There does not appear to be a common owner for the ten pipelines, and the owners include major players such as BP, Kinder Morgan, Enterprise Products and Energy Transfer. So it is possible, as alleged by the shippers, that all ten pipelines are using the same consultant and are creatively using the new methodologies to drive the ROE rate up. But it is also possible that the companies simply used the same proxy group and the old methodology to generate the ROE they reported. If those ten pipelines are excluded from the average calculation for 2018, the average rate for the other 14 pipelines is only 12.33%. This is clearly an uptick from the average over the prior few years, but nothing as drastic as the almost 400 basis point increase for the ten pipelines that moved in lockstep.


If, in next year’s report these ten pipelines continue to use an ROE rate substantially higher than the rest of the industry, they are likely to be the targets of complaints by shippers if they are substantially over-earning after adjusting the ROE rate to one closer to the average for the rest of the industry.


The benefit of using a higher ROE is best demonstrated by looking at the report of Sunoco Pipeline. As reported on its Page 700, its total cost of service for 2018 was $623,416,565 and its total interstate operating earnings was $634,592,811, which means it was over-earning by just 1.8%. If instead of the 16.19% ROE it used to calculate that cost of service, it used the 12.22% it reported in 2017, which is consistent with the average of 12.33% used by the 14 other pipelines for 2018, the total cost of service would have decreased by almost $70 million and its over-earnings would have jumped from the 1.8% reported to 14.5%. This result is near the 15% threshold that FERC has in the past proposed for determining whether it should launch an investigation into a pipeline’s rates. In addition, as we discussed in Back on the Radar -- Colonial and BridgeTex Rate Cases Move Forward , FERC allowed complaints against Colonial Pipeline based on adjustments to its Page 700 even though Colonial was over-earning by only 2.5%. That rate proceeding against Colonial continues to this day, with FERC issuing an order earlier this week consolidating that case with a recent one filed by Pilot Travel Centers. Clearly, avoiding a much higher over-earning percentage helps reduce the risk of a complaint by shippers.

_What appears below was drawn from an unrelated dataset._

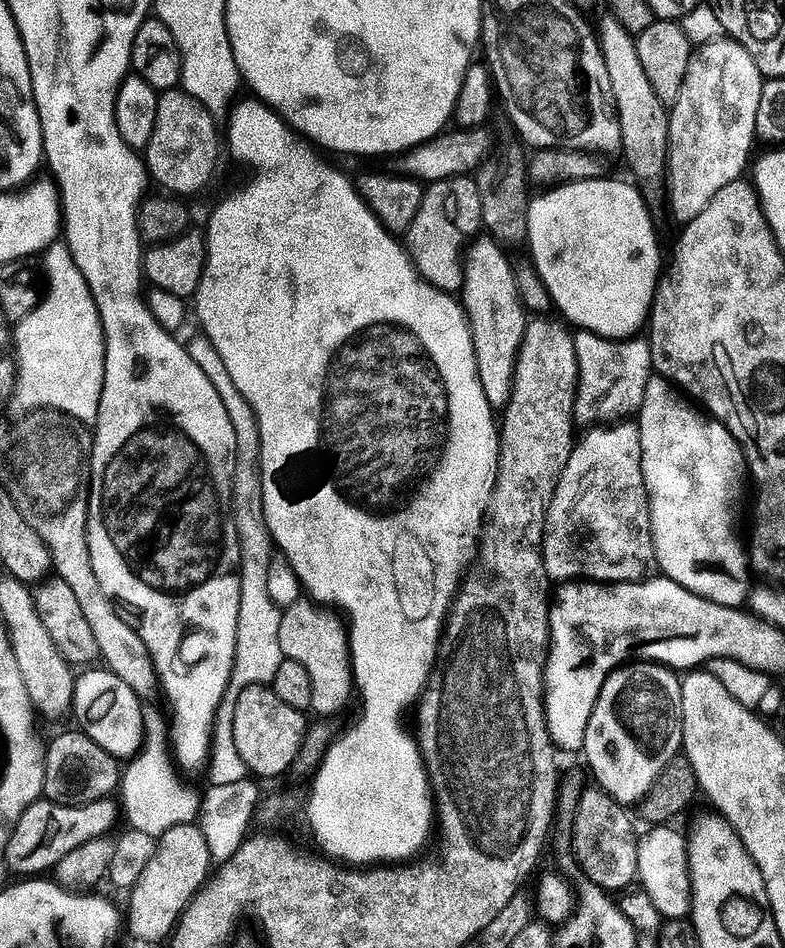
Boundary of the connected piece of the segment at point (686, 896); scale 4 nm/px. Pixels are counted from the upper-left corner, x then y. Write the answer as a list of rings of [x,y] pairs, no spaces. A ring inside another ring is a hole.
[[[652,826],[648,833],[639,837],[638,846],[638,884],[646,894],[658,906],[658,914],[669,920],[688,920],[692,911],[692,875],[690,874],[690,862],[688,861],[688,841],[685,833],[675,832],[672,826]]]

The number of companies moving in lockstep with regard to their ROE has also increased over the last few years. In 2013, there were only four in this group; that increased to six in 2014, seven in 2015 and the full ten by 2016. However until 2018, the ROE used by this group was fairly consistent with the average used by the industry as a whole. Only in 2018 did this group’s ROE rate jump much more than the industry as a whole. Whether the shippers or FERC take note of this change will most likely depend on whether the trend continues in 2019 with respect to both the number of companies moving in lockstep and whether the rate they report is substantially higher than the rest of the industry.